My parents, along with everyone else’s parents, warned us to stay away from the new boy. His last name alone evoked painful memories for our parents because most of them had heard wild stories of the Hartley brothers. Jacob and Jamie lived a reckless lifestyle back when their names were on the marquee. Their glory days ended far faster than they wanted, and Jacob claimed he was stuck in this boring town. Jamie Hartley was a local troublemaker, but also a great baseball player. The trophy case at the high school had removed his record-breaking home run ball. The school tried to wipe Jamie Hartley from its records as best as it could. He lived in exile after he and Patti eloped one year after the two graduated. Patti was from a rival school about forty miles away, and her upper-middle-class family disapproved of the boy from the Brown Water. Patti and Jamie became outcasts of two separate places.
Patti was a CNA and worked unpredictable hours. Patti Hartley was rarely at our games, and her eyes seemed tired all the time. Patti was the beauty of her town, but she chose to leave and never return. She eventually assimilated to being from the Brown Water, and it seemed like she was originally from Swansville. She moved in with her brother-in-law Jacob for a male role model for Wyatt and for someone to try to tame her wild preteen. It did little good.
Every team was put on notice after Wyatt’s first practice. The rumors from the Castaways of what he could do on a baseball field were only surpassed by the truth. Only Ogre, the league’s biggest and best hitter, was able to hit a ball in the tennis courts behind the center field fence.

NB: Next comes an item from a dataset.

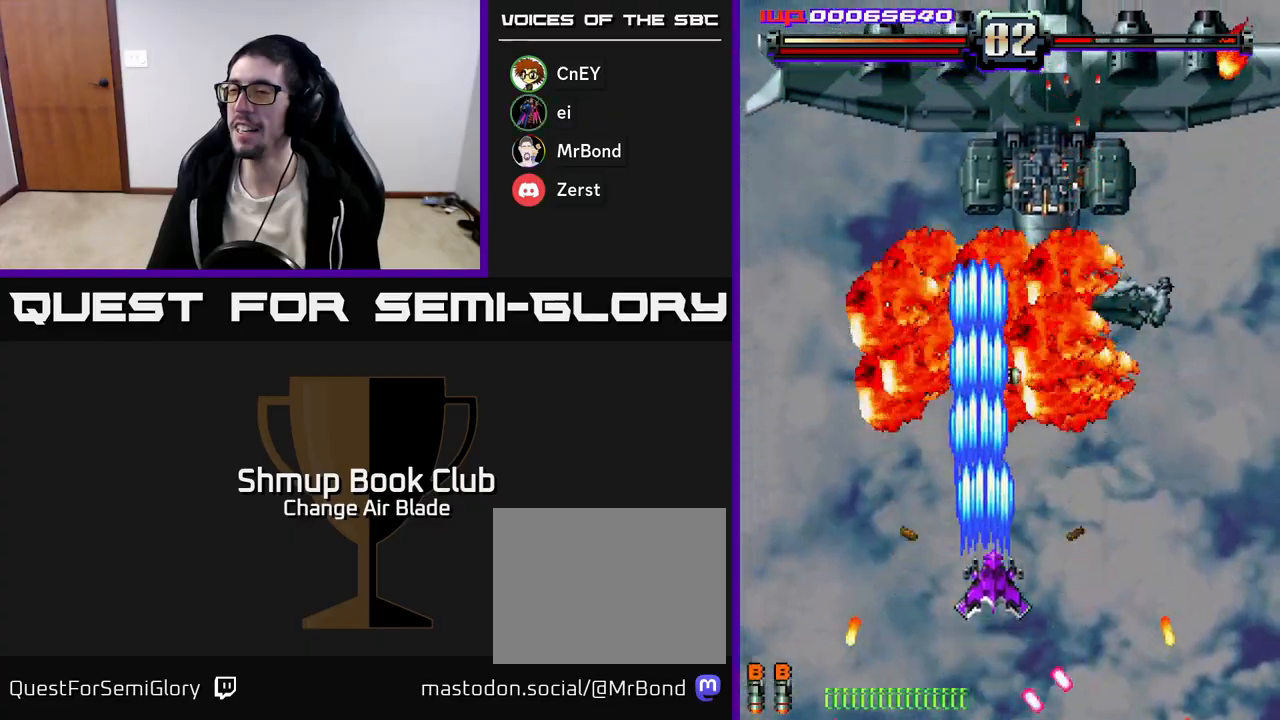
{"buttons": ["A", "DPAD_RIGHT"], "left_stick": "center", "right_stick": "center", "events": [[167, "DPAD_RIGHT", "up"], [200, "DPAD_LEFT", "down"], [250, "DPAD_UP", "down"], [333, "DPAD_LEFT", "up"], [367, "DPAD_RIGHT", "down"], [467, "DPAD_UP", "up"]]}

Wyatt would clear the courts with an effortless swing. His dark eyes were always squinted, and he seemed to need glasses, but when he stepped in the batter box, they opened wide. He played catcher and was far more superior than anyone our age behind the plate.

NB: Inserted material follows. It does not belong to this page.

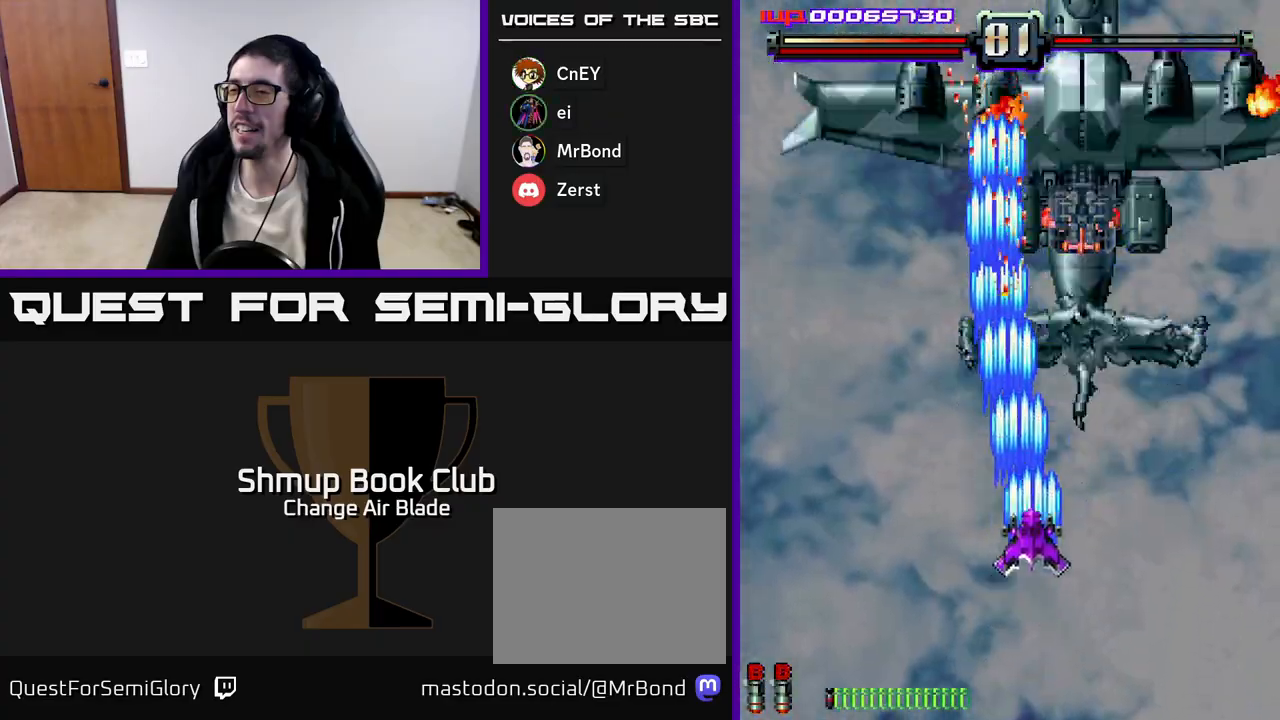
{"buttons": ["A", "DPAD_DOWN", "DPAD_RIGHT"], "left_stick": "center", "right_stick": "center", "events": [[167, "DPAD_DOWN", "down"], [200, "DPAD_RIGHT", "up"], [383, "DPAD_RIGHT", "down"]]}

Wyatt was a nuisance to all our teachers, but he also might have been a misunderstood genius. I was more shocked than our teachers were at the fact he knew the answers to most their questions. He stayed in detention, and when he was free to roam the halls, trouble seemed to find him quickly. The attention that followed his punishment was his fuel. He bragged about his pink detention slips rather than hide them. He was not scared of detention, and he often bragged that the weather was nicer. He even called the detention teacher Charlie instead of Mr. Younts. It became increasingly clear each week I would go back to dining alone with a book while he sat at the silent lunch table. He inspired my next reading selections as I began to choose biographies on Alexander the Great, Genghis Khan, and Julius Caesar. The days he was not in detention, he ate lunch in silence at what he called his private table. The silent lunch table was a gathering place for all the troublemakers that were not in detention. It was an intimidating place. When he did eat with me, it was as an old friend who had come back from battle. He told me extraordinary stories of why he was always in trouble and the insanity of detention, a place I had never seen.